In this B-Side episode, Jerwin Baure, a marine science researcher, discusses with BusinessWorld reporter Sheldeen Talavera how Manila Bay has changed over the years and how it can be restored. 

“I think people do not realize that Manila Bay is actually a big body of water. It’s not just the sea that’s located along the Roxas Boulevard. But actually, Manila Bay is a big body of water off the coast of Bataan,” Mr. Baure said.

“There are still a lot of marine organisms found there like crabs, fish, and other kinds of marine ecosystems that can be found in the country,” he said. 

The Supreme Court issued a ruling on Manila Bay in 2018, directing 13 government agencies to clean up, rehabilitate, and preserve it, as well as restore and maintain its waters to a level suitable for swimming, skin diving, and other recreational activities. 
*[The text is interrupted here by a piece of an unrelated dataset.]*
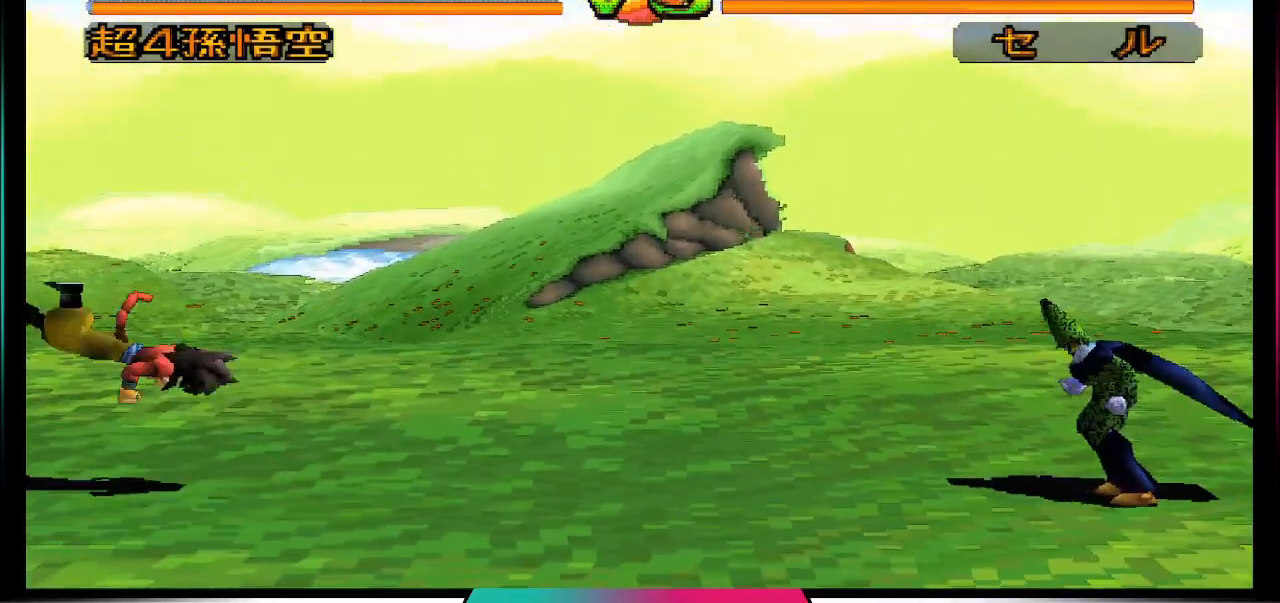
{"buttons": ["TRIANGLE"], "left_stick": "center", "right_stick": "center", "events": [[433, "TRIANGLE", "down"]]}
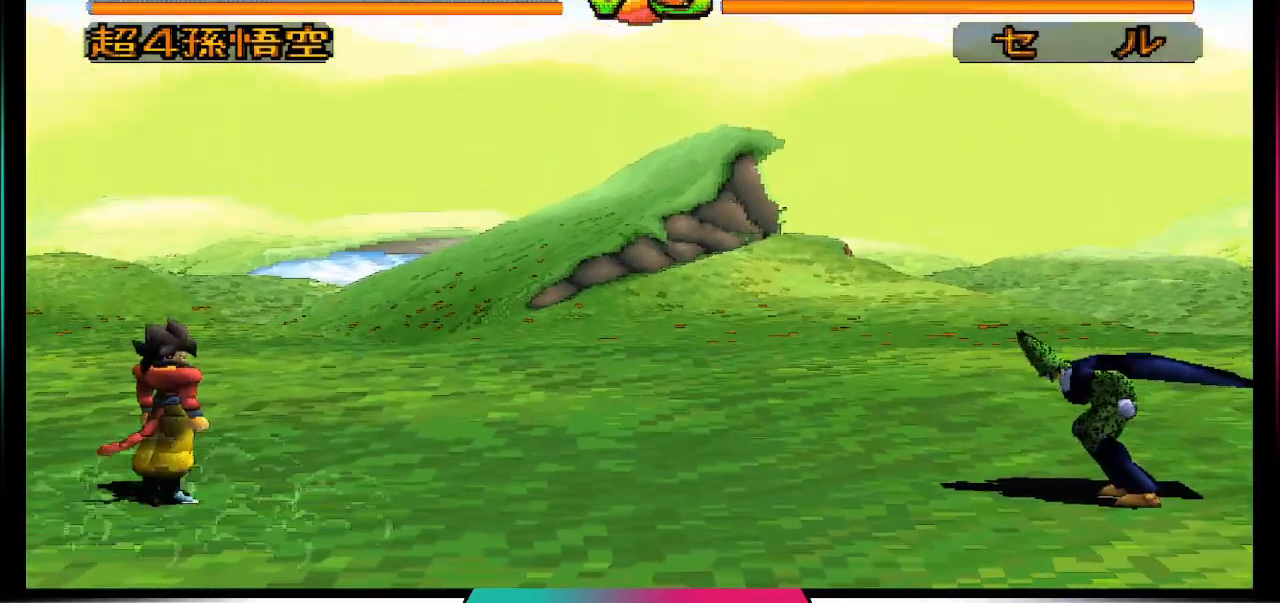
{"buttons": [], "left_stick": "center", "right_stick": "center", "events": [[67, "TRIANGLE", "up"]]}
According to Mr. Baure, one way of doing this is by planting mangroves. 

Historically, there were around 500,000 hectares of mangroves all over the country, but they have been declining since the 1900s, primarily due to conversion into fishponds, he said. 

“Mangroves were historically found all over Manila Bay, and these trees can serve as nursery grounds for fish. They provide habitats for many species and they can also provide natural protection against storm surges,” Mr. Baure said. 

“They can also improve the water quality because mangroves can filter out pollution coming from the land and, also, they serve as habitat for migratory birds,” he added. 

In August, President Ferdinand R. Marcos, Jr., issued a verbal order for the suspension of 22 reclamation projects in Manila Bay, pending a review of their environmental and social impacts. 

The Department of Environment and Natural Resources is working on a cumulative impact assessment with a team of scientists consisting of physical and chemical oceanographers, fishery specialists, marine biologists, and engineers. 

“When we discuss the benefits…, we also need to ask who benefits from these projects. Will it be the private investors? Or will it really [truly care about] marginalized people, since if reclamation projects continue, fishermen will lose their livelihood,” Mr. Baure said.